In traditional Chinese Medicine (TCM), the element associated with winter is water and the two meridians and organs related to the water element are the kidneys and the bladder.  The kidneys and the bladder control water metabolism and maintain homeostasis.  Earth is made up of 75% water, and approximately 60% of our body weight is water.

With aging, we tend to lose water.

Our bodies become less flexible. Our skin loses its elasticity, and bones become more brittle as does our hair, even our minds become less flexible.  With TCM, we have many physical, mental and nutritional tools to help restore and replenish the water we lose.

The emotion that is attached to the winter or water element is fear. 

Fear can actually have some benefits as an emotion.  It can lead us to the direction of taking action and having the courage to overcome things we may be afraid of facing. Of course, fear can have some negative impacts if the emotion is not balanced.  Fear leads to an increase in adrenaline, an increase in heart rate and can tighten our muscles.

In western medicine the kidney’s control and stabilize blood pressure, filter and eliminate fluid waste.

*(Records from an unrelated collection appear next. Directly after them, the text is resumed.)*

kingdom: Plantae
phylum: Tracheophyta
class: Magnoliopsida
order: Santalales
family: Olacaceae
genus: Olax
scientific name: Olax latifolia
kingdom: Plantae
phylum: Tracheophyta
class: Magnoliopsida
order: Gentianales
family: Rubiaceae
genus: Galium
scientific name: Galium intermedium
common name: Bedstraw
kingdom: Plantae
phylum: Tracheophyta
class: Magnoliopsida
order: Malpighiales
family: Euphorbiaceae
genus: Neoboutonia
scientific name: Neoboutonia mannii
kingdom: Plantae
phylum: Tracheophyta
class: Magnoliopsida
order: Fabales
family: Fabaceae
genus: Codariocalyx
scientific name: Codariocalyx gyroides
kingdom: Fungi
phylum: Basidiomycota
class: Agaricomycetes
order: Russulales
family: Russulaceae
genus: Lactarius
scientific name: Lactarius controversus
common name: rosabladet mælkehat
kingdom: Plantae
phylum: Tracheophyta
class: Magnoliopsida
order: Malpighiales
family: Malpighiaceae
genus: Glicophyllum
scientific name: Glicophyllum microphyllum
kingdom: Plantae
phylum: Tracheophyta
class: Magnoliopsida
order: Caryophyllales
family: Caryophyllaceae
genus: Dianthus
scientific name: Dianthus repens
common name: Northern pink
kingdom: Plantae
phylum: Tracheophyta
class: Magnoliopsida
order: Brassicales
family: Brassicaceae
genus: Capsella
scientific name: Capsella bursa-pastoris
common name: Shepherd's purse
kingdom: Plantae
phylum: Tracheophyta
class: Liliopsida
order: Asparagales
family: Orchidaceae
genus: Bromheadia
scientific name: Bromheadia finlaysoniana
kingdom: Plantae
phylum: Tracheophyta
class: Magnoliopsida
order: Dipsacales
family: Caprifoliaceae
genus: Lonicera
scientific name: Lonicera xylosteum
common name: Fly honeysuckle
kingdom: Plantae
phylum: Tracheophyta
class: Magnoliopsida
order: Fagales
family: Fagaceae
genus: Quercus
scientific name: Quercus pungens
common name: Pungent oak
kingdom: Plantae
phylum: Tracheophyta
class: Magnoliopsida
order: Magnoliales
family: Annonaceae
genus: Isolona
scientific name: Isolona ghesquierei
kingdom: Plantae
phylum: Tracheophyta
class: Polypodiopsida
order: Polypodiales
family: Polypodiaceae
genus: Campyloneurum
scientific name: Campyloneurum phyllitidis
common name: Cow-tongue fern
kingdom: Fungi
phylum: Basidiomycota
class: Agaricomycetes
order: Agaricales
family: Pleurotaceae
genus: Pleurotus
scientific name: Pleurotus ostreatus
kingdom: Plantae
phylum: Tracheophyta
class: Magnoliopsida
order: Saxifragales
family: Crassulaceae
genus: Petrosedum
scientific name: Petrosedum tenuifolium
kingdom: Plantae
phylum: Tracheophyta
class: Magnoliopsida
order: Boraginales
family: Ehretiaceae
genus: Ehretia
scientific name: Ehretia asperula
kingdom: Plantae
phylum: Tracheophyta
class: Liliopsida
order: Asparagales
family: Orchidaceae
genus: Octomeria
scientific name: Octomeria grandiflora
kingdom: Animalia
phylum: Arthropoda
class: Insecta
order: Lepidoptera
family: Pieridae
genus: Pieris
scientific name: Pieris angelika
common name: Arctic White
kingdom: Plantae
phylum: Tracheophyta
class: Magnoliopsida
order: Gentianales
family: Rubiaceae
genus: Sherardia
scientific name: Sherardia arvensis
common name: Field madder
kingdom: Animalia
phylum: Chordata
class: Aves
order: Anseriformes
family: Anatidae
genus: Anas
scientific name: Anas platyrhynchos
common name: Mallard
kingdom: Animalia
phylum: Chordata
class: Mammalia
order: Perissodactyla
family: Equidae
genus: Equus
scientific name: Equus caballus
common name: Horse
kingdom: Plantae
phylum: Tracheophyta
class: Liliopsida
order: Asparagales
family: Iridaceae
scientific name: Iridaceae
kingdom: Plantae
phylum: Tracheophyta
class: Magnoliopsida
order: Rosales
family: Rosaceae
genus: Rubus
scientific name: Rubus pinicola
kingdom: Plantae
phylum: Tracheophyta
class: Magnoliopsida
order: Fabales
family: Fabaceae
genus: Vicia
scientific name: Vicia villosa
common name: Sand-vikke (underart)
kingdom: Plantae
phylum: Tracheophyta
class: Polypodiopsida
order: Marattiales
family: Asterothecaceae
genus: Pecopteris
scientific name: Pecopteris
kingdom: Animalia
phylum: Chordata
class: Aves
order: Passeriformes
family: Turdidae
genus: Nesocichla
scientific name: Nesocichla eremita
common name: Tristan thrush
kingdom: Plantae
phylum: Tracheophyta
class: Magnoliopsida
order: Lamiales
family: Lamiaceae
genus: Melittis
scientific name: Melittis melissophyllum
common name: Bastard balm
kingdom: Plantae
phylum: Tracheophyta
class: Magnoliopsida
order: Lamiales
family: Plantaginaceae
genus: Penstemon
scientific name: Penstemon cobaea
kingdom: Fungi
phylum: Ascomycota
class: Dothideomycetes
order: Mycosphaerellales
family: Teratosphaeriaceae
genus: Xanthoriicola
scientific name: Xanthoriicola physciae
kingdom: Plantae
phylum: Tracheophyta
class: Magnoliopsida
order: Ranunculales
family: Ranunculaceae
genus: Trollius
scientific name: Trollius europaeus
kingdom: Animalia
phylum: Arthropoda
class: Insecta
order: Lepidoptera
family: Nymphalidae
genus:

In Eastern medicine, the kidneys control the teeth, bones and bone marrow. In Chinese medicine, it is thought the brain, and spinal cord are extensions of the bone marrow.  The kidney’s rule the skeletal muscle and function, and help with the purpose of memory and intellectual reasoning.  The kidney’s store our “Jing,” think of Jing as the “essence or vital energy” that is inside of us.  It creates the ignition switch for our body, mind, and spirit.   

When out of balance, water stagnates.

Your body can fill with toxins that can affect your mind and body. With things like depression, fatigue and you may experience difficulty adapting to new experiences or environments.  Classic symptoms of imbalance can present as:

  • Low back pain
  • Knee pain
  • Urinary retention
  • Sexual problems – Vaginal dryness and premature ejaculation
  • Anxiety or fear
  • High blood pressure
  • Occipital Headaches
  • Resistance to change

Winter is the time for internal work. 

The time to gather strength, repair and replenish your physical and mental being.  Go to bed early and wait for the sun to come up before rising.

Eat warming foods. Soups, cooked vegetables, squash, peas, beans, root vegetables such as potatoes, garlic, and carrots. Surround yourself with warming colors, candles and curl up next to the fire.

Acupuncture, chiropractic care, diet, and exercise can help you achieve balance during the winter and water element. Think of the kidneys and bladder as lubricating your body and add movements and exercise such as Qi Gong, Tai Chi, and Yoga. Mindful meditation and Qi Gong can help with quieting the mind and creating balance with your emotions and mental status.